Testo da leggere:
Il razionalismo di cui sopra è deleterio per la fruizione del film stesso, anche nella resa di miracoli e piaghe. La negazione degli aspetti “magici” del racconto di partenza porta a non far parlare i roveti, a non trasformare i bastoni (inesistenti) in serpenti, a non trasformare le acque del Nilo in sangue (diventa rosso a causa della violenza dei coccodrilli) e, soprattutto, a non far aprire le acque del Mar Rosso, che si ritirano per bassa marea. Si richiudono con un po’ più di fragore, ma con uno tsunami che ci mette così tanto a giungere a destinazione da consentire allo spettatore di addormentarsi nell’attesa.

Dal punto di vista delle sceneggiature è evidente il forte contrasto tra alcuni ambienti più dettagliati e altri, messi quasi a caso. Ne è un buon esempio il capanno preso d’assalto dai commando rivoluzionari mosaici, dotato di tegole e del tutto simile a molti edifici, tutt’altro che egizi e tutt’altro che antichi, ben presenti forse anche non troppo lontano da casa vostra.

A che serve dunque girare un kolossal privo della potenza, dell’imponenza, della magnificenza degli ambienti e più povero addirittura sotto l’aspetto degli effetti speciali, rispetto a quello che facevano con lo stesso materiale negli anni ‘60?

Materiale fornito:
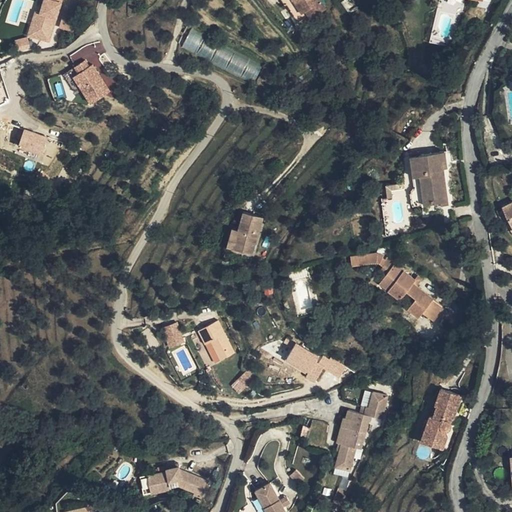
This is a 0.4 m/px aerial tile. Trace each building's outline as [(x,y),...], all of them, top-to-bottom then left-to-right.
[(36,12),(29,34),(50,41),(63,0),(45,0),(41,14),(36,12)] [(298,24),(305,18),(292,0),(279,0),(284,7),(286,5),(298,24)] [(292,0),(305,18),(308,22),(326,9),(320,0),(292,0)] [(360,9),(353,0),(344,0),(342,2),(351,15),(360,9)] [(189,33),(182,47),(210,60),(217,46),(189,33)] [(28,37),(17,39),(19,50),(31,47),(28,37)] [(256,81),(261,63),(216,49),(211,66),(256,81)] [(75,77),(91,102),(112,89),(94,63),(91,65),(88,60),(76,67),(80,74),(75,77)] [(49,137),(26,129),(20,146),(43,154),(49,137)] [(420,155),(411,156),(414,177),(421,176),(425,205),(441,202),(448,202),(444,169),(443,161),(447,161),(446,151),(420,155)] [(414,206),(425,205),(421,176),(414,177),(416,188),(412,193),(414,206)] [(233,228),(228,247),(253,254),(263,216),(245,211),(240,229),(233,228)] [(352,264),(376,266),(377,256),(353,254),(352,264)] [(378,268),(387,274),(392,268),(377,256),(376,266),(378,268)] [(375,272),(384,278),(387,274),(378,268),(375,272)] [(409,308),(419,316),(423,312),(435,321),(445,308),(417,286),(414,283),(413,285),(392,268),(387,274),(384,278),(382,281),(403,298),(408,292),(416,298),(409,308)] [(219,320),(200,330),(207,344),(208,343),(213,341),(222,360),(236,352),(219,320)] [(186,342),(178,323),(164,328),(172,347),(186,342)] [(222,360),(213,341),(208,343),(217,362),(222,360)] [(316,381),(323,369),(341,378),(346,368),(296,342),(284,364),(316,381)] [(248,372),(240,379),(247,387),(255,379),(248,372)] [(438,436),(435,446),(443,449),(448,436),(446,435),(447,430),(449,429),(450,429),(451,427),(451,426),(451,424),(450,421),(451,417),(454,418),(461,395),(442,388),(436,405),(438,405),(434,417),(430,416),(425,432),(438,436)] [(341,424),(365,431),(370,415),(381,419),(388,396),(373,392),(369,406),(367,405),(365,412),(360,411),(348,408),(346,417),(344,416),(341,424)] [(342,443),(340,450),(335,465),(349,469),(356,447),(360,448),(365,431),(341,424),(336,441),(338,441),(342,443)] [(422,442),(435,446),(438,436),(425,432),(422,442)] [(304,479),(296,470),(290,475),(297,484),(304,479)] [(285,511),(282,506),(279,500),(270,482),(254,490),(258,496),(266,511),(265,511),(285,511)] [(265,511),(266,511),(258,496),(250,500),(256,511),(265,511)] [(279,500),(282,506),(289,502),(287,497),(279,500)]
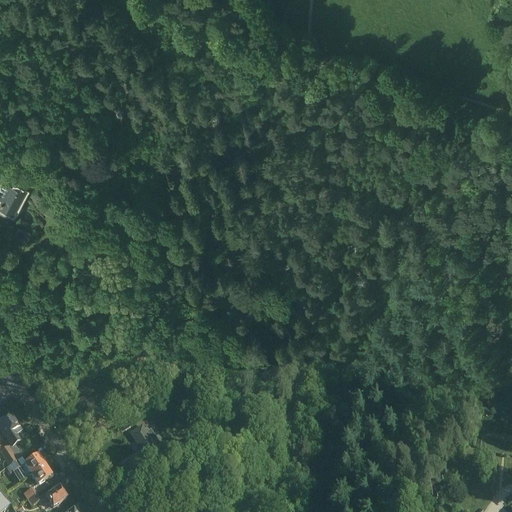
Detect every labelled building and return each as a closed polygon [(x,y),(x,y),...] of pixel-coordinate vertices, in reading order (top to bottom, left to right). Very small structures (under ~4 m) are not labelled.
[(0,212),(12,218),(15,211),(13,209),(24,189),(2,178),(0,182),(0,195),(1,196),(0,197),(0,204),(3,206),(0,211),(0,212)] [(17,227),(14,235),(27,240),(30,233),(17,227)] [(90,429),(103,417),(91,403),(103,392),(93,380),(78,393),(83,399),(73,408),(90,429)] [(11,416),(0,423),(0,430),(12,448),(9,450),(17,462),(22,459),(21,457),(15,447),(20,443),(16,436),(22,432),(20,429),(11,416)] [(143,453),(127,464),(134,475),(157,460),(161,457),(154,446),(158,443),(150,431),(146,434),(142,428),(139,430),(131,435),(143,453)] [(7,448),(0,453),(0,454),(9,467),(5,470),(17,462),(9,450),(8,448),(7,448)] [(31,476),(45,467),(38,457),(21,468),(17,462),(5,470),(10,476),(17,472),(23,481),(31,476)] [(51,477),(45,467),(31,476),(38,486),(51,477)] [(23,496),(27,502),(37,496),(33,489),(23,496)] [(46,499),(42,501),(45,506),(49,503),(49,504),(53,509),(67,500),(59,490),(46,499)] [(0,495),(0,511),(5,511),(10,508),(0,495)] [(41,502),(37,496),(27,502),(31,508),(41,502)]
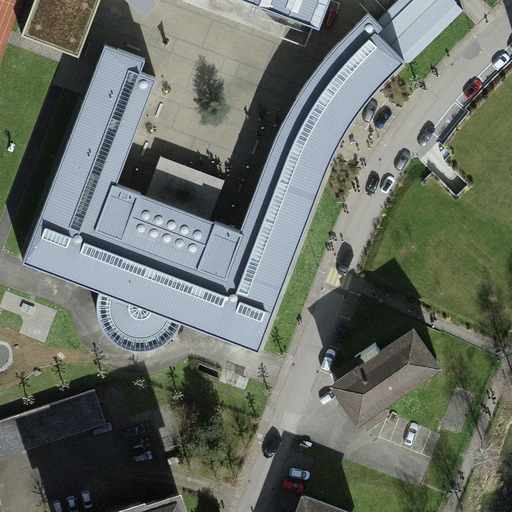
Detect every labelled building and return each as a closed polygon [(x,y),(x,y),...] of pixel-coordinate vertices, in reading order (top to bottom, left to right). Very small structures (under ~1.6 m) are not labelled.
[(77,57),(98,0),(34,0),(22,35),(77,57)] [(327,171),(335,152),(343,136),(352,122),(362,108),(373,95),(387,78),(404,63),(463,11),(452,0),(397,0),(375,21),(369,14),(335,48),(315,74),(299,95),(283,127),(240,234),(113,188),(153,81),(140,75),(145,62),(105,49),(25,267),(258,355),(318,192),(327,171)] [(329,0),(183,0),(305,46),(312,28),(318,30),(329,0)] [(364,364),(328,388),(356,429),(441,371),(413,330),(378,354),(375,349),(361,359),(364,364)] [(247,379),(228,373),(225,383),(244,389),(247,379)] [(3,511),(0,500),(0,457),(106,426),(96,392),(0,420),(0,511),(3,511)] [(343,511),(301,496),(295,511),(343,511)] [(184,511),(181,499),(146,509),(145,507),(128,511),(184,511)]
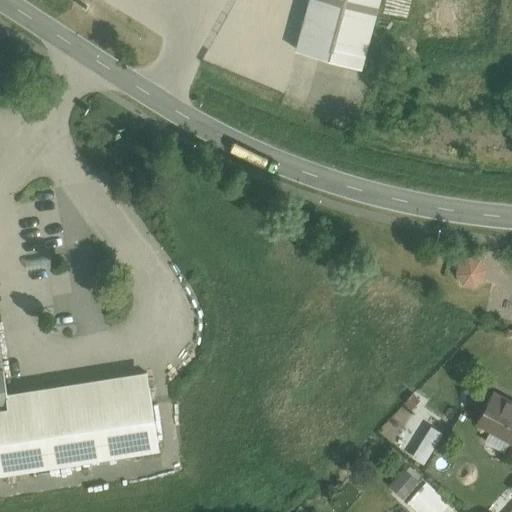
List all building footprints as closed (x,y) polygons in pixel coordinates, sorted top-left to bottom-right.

Il tuo compito:
Trascrivi parola per parola il brano del testo che va da "Dal punto di" a "negli anni ‘60?", estremi compresi. Per rispondere basati unicamente sul testo.

Risposta qui sotto:
Dal punto di vista delle sceneggiature è evidente il forte contrasto tra alcuni ambienti più dettagliati e altri, messi quasi a caso. Ne è un buon esempio il capanno preso d’assalto dai commando rivoluzionari mosaici, dotato di tegole e del tutto simile a molti edifici, tutt’altro che egizi e tutt’altro che antichi, ben presenti forse anche non troppo lontano da casa vostra.

A che serve dunque girare un kolossal privo della potenza, dell’imponenza, della magnificenza degli ambienti e più povero addirittura sotto l’aspetto degli effetti speciali, rispetto a quello che facevano con lo stesso materiale negli anni ‘60?